These endorphins are responsible for causing that feeling of euphoria you get when you’re in the sauna and your body has been heated up.
Endorphins provide the pleasant feeling of being in the sauna, and they also increase your body’s tolerance to pain. The end result is something almost like an anesthetic.
Along with the release of these endorphins, thermal stress like that which you’ll experience in a sauna can put your body through the process of hormesis. This will increase your tolerance to the source of stress over time, ensuring that you’ll get more resistant to the sauna the next time you get inside of it.
What this means is that you can expect to have a pretty unpleasant time in the sauna until your body adjusts to deal with the extra heat.
This will happen if you’ve just started using your sauna, but it can also occur if you’ve stopped using an infrared sauna for a while and suddenly restarted.
If your body hasn’t experienced the kind of heat it can expect in a sauna for a while, then it may not be used to the extreme heat, even if you’ve used saunas for a long time. After a short adjustment period (consisting of a few separate sauna uses), your body will start to resist the heat once again and you should feel like yourself.
Another possibility is that you’re not staying in the sauna long enough to trigger your body’s endorphin release. Spending a short time in the sauna is typically not the best way to enjoy its benefits, as your body will need to go through a period of feeling worse before it will start feeling better.
This is a common issue for people who are using saunas for the first time, as they may not know how long they need to stay in the sauna to start feeling better. This is why most users will recommend using the sauna with someone who is used to it, at first.
Remember that heat stress is one of the main reasons for most of an infrared sauna’s health benefits. Studies have shown that the benefits associated with using a sauna are similar to those that you get when exercising, and that’s due to the similarities between the two types of stress.
Turning Up the Infrared Sauna too High or Staying too Long
When you use an infrared sauna, you want to be sure that you’re respecting your limits, especially if you’re a first-timer or if you’re not too used to using a sauna.
The average amount of time that someone can expect to spend in a sauna is about 15 minutes per session. If you’re staying for any longer than that, you’ll want to be sure that your body is sufficiently resistant to the heat to ensure that you don’t end up feeling worse when you step out of it.
If it’s your first time ever using a sauna, you may not even expect to reach 15 minutes, and there’s nothing wrong with that. If you want to gradually build your way up when using the sauna, you should start with five minute periods in the sauna until you gradually start to feel better. You can always hop out for a bit, and then jump back in for more.

__________

PROBLEM DETAILS: Rewrite the sauna text from "Remember that heat" to "step out of it.", putting "beginner" in place of "first-timer". The items that come next are taken from a separate source, not from the sauna text.

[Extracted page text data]
__________

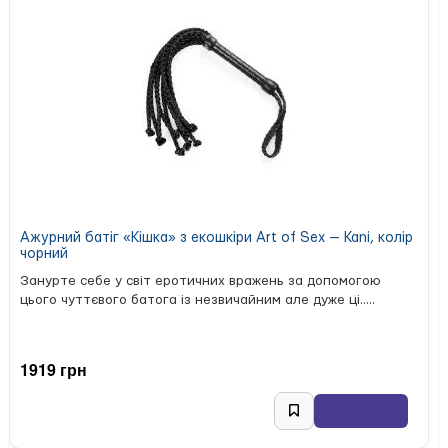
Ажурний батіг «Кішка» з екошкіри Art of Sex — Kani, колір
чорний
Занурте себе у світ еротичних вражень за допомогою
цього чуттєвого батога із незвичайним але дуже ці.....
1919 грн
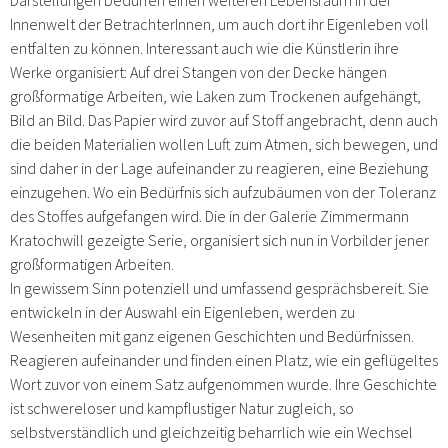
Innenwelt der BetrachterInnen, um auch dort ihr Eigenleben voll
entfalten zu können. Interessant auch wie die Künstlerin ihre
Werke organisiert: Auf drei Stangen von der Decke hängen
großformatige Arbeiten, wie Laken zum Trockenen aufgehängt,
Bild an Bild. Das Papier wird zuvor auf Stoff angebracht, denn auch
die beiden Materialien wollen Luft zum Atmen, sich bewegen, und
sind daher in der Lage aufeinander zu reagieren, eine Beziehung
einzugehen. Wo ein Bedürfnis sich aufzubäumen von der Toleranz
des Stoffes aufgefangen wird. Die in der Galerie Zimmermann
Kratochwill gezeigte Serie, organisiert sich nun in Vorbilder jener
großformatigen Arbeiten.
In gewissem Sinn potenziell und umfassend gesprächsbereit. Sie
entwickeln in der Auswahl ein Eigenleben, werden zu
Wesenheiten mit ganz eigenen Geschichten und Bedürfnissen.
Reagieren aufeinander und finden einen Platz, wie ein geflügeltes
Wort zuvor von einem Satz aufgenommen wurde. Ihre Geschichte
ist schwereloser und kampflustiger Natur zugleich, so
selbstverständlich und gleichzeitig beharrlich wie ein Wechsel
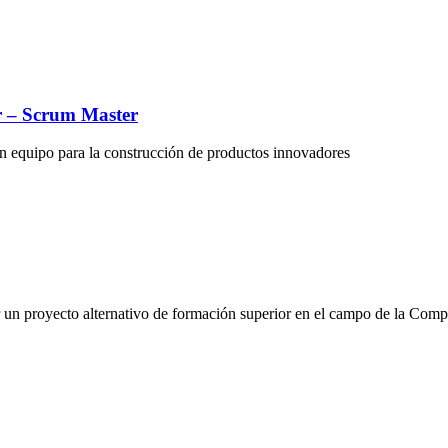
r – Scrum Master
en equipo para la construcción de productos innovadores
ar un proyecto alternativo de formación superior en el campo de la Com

__________

ANSWER BELOW:
Remember that heat stress is one of the main reasons for most of an infrared sauna’s health benefits. Studies have shown that the benefits associated with using a sauna are similar to those that you get when exercising, and that’s due to the similarities between the two types of stress.
Turning Up the Infrared Sauna too High or Staying too Long
When you use an infrared sauna, you want to be sure that you’re respecting your limits, especially if you’re a beginner or if you’re not too used to using a sauna.
The average amount of time that someone can expect to spend in a sauna is about 15 minutes per session. If you’re staying for any longer than that, you’ll want to be sure that your body is sufficiently resistant to the heat to ensure that you don’t end up feeling worse when you step out of it.